Opening Night, plus que tous les autres, est un autoportrait de Cassavetes – un « portrait de l’artiste » – et l’accomplissement d’un art poétique qui se veut également un art de vivre. Car il n’y a plus de différence chez John Cassavetes : l’art doit être vie, il doit être jazz, musique, torrents d’amour, il doit faire circuler la vie, ou alors il ne vaut rien.
Cassavetes, cinéaste hésychaste
L’obsession de John Cassavetes pour la vie apparente son cinéma à un cinéma du souffle. Dans le documentaire Anything for John de Doug Headline et Dominique Cazenave (1993), Samuel Fuller parle de heart movies. Pas un cinéma gentil, pas un cinéma méchant, un cinéma du cœur. Et le cinéma de Cassavetes semble nourri surtout de deux spiritualités qu’il combine : une spiritualité orthodoxe, grecque, une spiritualité de chrétien d’Orient, liée à la philocalie et à la prière du cœur – la prière perpétuelle, qu’on trouve dans le courant hésychaste (spiritualité du Mont Athos, obsession de la répétition du nom du Christ comme respiration, Récit d’un pèlerin russe, etc.) et un ésotérisme juif, hassidique, kabbalistique et magique, impliquant la question de l’âme comme inspiration (ruah), la question des possessions (ibbur), la fabrication du golem et la présence des résidus psychiques (qlippoth).
——————————
Actions à réaliser>
**a.** Recopiez le passage du texte sur Cassavetes commençant à « Opening Night, plus » et se terminant à « ne vaut rien. », en remplaçant « jazz » par « blues ».
**b.** Répondez à ces questions d'après le texte sur Cassavetes :
(i) Quel film y est présenté comme un autoportrait de Cassavetes ?
(ii) Qui parle de heart movies dans le documentaire Anything for John ?
(iii) Quel mot hébreu y désigne l'âme comme inspiration ?
**c.** Rédigez la suite du texte sur Cassavetes, à partir de sa dernière phrase.

Données recueillies>
——————————
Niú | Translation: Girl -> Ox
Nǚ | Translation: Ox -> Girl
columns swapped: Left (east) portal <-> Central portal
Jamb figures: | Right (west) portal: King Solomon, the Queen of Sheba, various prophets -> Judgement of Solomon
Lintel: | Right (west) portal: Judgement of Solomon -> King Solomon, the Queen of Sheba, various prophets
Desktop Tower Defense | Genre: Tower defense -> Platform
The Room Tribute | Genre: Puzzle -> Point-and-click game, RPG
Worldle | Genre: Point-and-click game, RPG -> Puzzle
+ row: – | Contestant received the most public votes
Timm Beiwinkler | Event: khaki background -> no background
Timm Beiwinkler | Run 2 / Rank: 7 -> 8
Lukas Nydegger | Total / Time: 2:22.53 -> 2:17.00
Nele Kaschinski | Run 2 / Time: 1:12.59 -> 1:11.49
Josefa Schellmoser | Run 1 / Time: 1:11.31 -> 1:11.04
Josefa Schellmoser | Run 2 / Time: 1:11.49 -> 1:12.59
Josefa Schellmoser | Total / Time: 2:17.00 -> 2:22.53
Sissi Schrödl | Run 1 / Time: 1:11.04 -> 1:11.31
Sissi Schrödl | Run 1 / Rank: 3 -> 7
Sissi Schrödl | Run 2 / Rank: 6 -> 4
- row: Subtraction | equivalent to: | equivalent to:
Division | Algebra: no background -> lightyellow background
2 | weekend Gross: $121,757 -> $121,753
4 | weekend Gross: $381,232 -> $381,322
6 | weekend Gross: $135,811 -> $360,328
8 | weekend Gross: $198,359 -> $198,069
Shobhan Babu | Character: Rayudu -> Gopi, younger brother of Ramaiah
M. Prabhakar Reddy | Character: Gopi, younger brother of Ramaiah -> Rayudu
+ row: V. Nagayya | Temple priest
——————————
Résultats>
**a.**
Opening Night, plus que tous les autres, est un autoportrait de Cassavetes – un « portrait de l’artiste » – et l’accomplissement d’un art poétique qui se veut également un art de vivre. Car il n’y a plus de différence chez John Cassavetes : l’art doit être vie, il doit être blues, musique, torrents d’amour, il doit faire circuler la vie, ou alors il ne vaut rien.

**b.**
(i) Opening Night
(ii) Samuel Fuller
(iii) ruah

**c.**
La vie, toute la vie, est de se défaire des complots ourdis par les morts. Opening Night est aussi le film d’une tueuse de fantômes, une actrice chamanique faisant des allers-retours dans le monde de l’âme pour le nettoyer, et débarrasser les psychés de ses spectateurs des écorces morbides du Temps. Myrtle Gordon, un des plus beaux portraits d’artiste – et d’être vivant ! – jamais proposés au cinéma, est le portrait de quelqu’un qui ne cesse de lutter – une personne en guerre contre un fantôme, contre un texte qui s’apparente à une fixation de la vie, et contre le désespoir qui s’apparente à une manière de désavouer la vie.
Myrtle The Ghost Slayer mène une lutte de cinq journées pour réussir à offrir à son public quelque chose qui ne participe ni de la conspiration ni de la mort – alors que tout ne semble mener qu’à ça. Et le film raconte par quoi un créateur comme elle doit passer pour ça. Le film est un art poétique en ce qu’il élabore une poétique des états et des conditions pour donner de la vie à la vie, pour transmuter ce qui est vivant non en mort, mais en vie. En ce sens, Myrtle Gordon n’est pas seulement un portrait de Gena Rowlands, mais avant tout et surtout, un autoportrait de John Cassavetes vivant à travers Gena Rowlands, ou un « portrait combiné » avant le double portrait, psychique, symbolique, réversible, de Love Streams – un film qui se situe déjà dans le monde des morts.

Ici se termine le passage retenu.